Owing to the media-based claims of data sale and for-profit entity conversion the city cut ties with PFC. The City of Philadelphia's Inspector General investigated the matter after the media backlash. The report stated the city of Philadelphia was placed at significant risk due to the partnership with Doroshin. "There was existing and available evidence at the department's disposal, including the dispute about the Society Hill testing events, billing issues, questions about the company's finances, serious problems with data collection on the testing side, negative information in the "secret shopper" review and Doroshin's overall reputation among Health Department employees. This information was never appropriately considered...This was a serious red flag that should not have been ignored."
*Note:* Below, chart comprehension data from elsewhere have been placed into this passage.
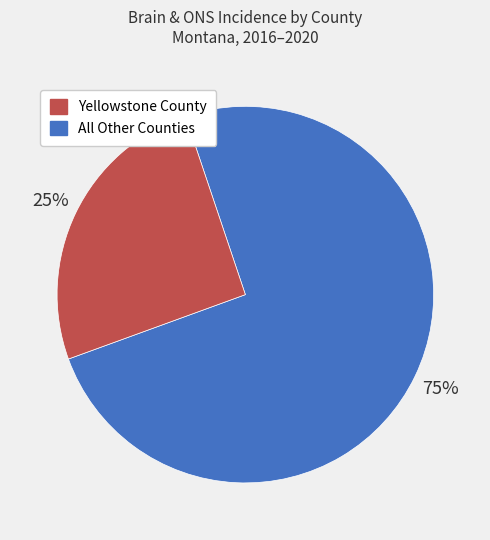

How many slices are in this pie chart?

2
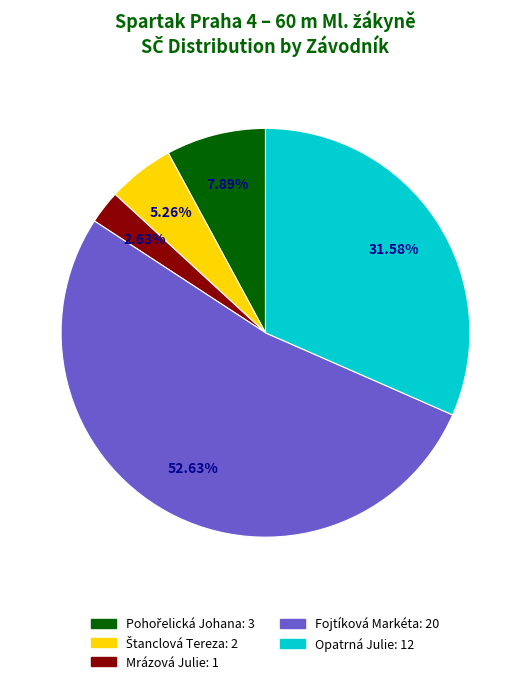

To the nearest percent, what percentage of the pie is Opatrná Julie?

32%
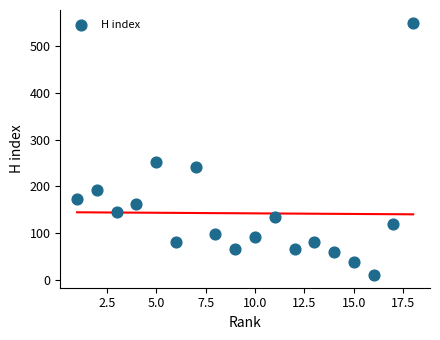

What is the range of Y values (max minus min)?

540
Doroshin was also engulfed in controversy after eyewitness complaints that non-medical volunteers administered vaccine to one another and Doroshin secured an unspecified amount of vaccine doses and administered to his friend. Doroshin defended his actions stating Health Department officials had authorized PFC to administer vaccines in this manner to outside of priority 1a group to avoid vaccine waste.

==== Aftermath ====
In February 2022, the Pennsylvania Attorney General reached a no-parties-guilty settlement alleging Doroshin violated Pennsylvania's consumer protection, charitable solicitation, and non-profit corporation laws. Under the terms of the settlement, Doroshin is barred from working with charities in the commonwealth for ten years and must destroy all personal data collected by the organization. The settlement also ordered him to pay $30,000, which will be distributed to organizations providing COVID-19 testing and vaccinations to disadvantaged groups. If Doroshin violates the order, he will be liable for more than $700,000 in penalties. The AG did not charge Doroshin for criminal or civil penalties.

== Education ==
Doroshin received his bachelor's degree from Drexel University in 2021. Drexel University later expelled Doroshin during his first year as a Psychology graduate student.